● **EXERCISE GOAL**
Transcribe the text of every record below line by line, keeping each character unchanged, and leave the pictures out.

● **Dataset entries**
Start of Block
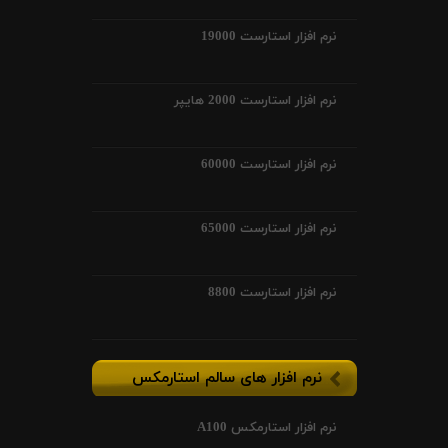
نرم افزار استارست 19000
نرم افزار استارست 2000 هایپر
نرم افزار استارست 60000
نرم افزار استارست 65000
نرم افزار استارست 8800
نرم افزار های سالم استارمکس
نرم افزار استارمکس A100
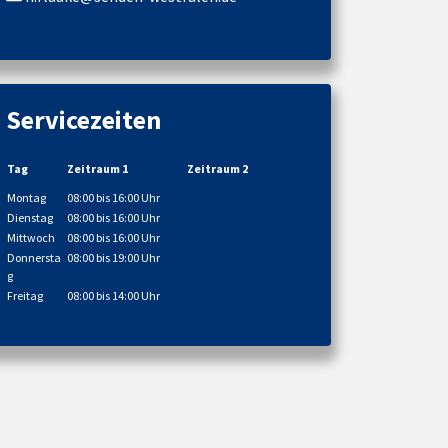
Servicezeiten
Tag
Zeitraum 1
Zeitraum 2
Montag
08:00 bis 16:00 Uhr
Dienstag
08:00 bis 16:00 Uhr
Mittwoch
08:00 bis 16:00 Uhr
Donnersta
08:00 bis 19:00 Uhr
g
Freitag
08:00 bis 14:00 Uhr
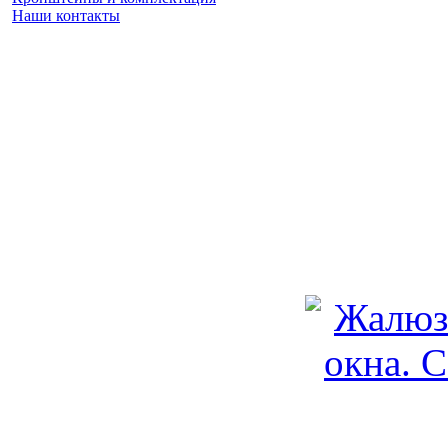
Наши контакты
Заказать замер
(925) 740 86 75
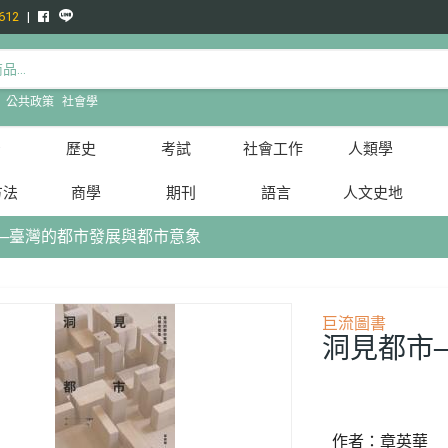
612
:
公共政策
社會學
治
歷史
考試
社會工作
人類學
方法
商學
期刊
語言
人文史地
──臺灣的都市發展與都市意象
巨流圖書
洞見都市
作者：章英華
End of Block
● **EXERCISE RESPONSE**
نرم افزار استارست 19000
نرم افزار استارست 2000 هایپر
نرم افزار استارست 60000
نرم افزار استارست 65000
نرم افزار استارست 8800
نرم افزار های سالم استارمکس
نرم افزار استارمکس A100
Servicezeiten
Tag
Zeitraum 1
Zeitraum 2
Montag
08:00 bis 16:00 Uhr
Dienstag
08:00 bis 16:00 Uhr
Mittwoch
08:00 bis 16:00 Uhr
Donnersta
08:00 bis 19:00 Uhr
g
Freitag
08:00 bis 14:00 Uhr
Наши контакты
Заказать замер
(925) 740 86 75
612
:
公共政策
社會學
治
歷史
考試
社會工作
人類學
方法
商學
期刊
語言
人文史地
──臺灣的都市發展與都市意象
巨流圖書
洞見都市
作者：章英華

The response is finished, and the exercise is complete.